Analogous to: Investigate the causes of the fire, suggest various safety regulations on natural gas infrastructure, home appliances, electrical wiring, building material and methods, etc.
riskable@programming.dev 3 months ago
Not using a proprietary, unvetted, auto-updating, 3rd party kernel module in essential systems would be a good start.
Bank in the day companies used to insist upon access to the source code for such things along with regular 3rd party code audits but these days companies are cheap and lazy and don’t care as much. They’d rather just invest in “security incident insurance” and hope for the best 🤷
Sometimes they don’t even go that far and instead just insist upon useless indemnification clauses in software licenses. …and yes, they’re useless:
nolo.com/…/indemnification-provisions-contracts.h…).
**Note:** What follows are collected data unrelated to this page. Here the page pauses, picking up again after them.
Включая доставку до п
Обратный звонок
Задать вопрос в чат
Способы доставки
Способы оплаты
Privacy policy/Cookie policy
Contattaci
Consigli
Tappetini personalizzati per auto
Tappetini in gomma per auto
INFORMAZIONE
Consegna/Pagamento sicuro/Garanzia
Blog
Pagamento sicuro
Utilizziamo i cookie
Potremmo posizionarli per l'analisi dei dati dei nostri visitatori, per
(Important part indicating why they’re useless should be highlighted)
JasonDJ@lemmy.zip 3 months ago
Does Windows have a solid native way to remotely re-image a system like macOS does?
lazynooblet@lazysoci.al 3 months ago
Yes but it is licensed based and focused on business customers.
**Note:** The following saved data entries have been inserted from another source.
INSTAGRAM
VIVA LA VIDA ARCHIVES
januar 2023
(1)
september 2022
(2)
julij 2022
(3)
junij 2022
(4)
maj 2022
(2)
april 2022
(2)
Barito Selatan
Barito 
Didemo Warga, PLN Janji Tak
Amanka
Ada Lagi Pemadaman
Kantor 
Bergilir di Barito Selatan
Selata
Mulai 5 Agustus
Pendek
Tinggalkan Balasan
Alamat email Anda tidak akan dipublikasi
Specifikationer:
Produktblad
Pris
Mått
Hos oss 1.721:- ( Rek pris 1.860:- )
Brkdncr@lemmy.world 3 months ago
Yes.
catloaf@lemm.ee 3 months ago
No.
Maybe with Intune and Autopilot, but I haven’t used it.
Nomad@infosec.pub 3 months ago
It’s called EFI. How do you think your BIOS update from inside BIOS is working? ;)
timewarp@lemmy.world 3 months ago
I’d issue IPMI or remote management commands to reboot the machines. Then I’d boot into either a Linux recovery environment (yes, Linux can unlock BitLocker-encrypted drives) or a WinPE (or Windows RE) and unlock the drives, preferably already loaded on the drives, but could have them PXE boot - just giving ideas here, but ideal DR scenario would have an environment ready to load & PXE would cause delays.
I’d either push a command or script that would then remove the update file that caused the issue & then reboots. Having planned for a scenario like this already, total time to fix would be less than 2 hours.
riskable@programming.dev 3 months ago
At my company I use a virtual desktop and it was restored from a nightly snapshot a few hours before I logged in that day (and presumably, they also applied a post-restore temp fix). This action was performed on all the virtual desktops at the entire company and took approximately 30 minutes (though, probably like 4 hours to get the approval to run that command, LOL).
It all took place before I even logged in that day. I was actually kind of impressed… We don’t usually act that fast.
SuperFola@programming.dev 3 months ago
Dual partitioning as Android does it might have helped. Install the update to partition B, reboot and if it’s alright swap A and B partitions to make B the default. Boot again to the default partition (A, formerly B).
It wouldn’t have booted correctly afaiu with the faulty update, and would have been reverted to use the untouched A partition.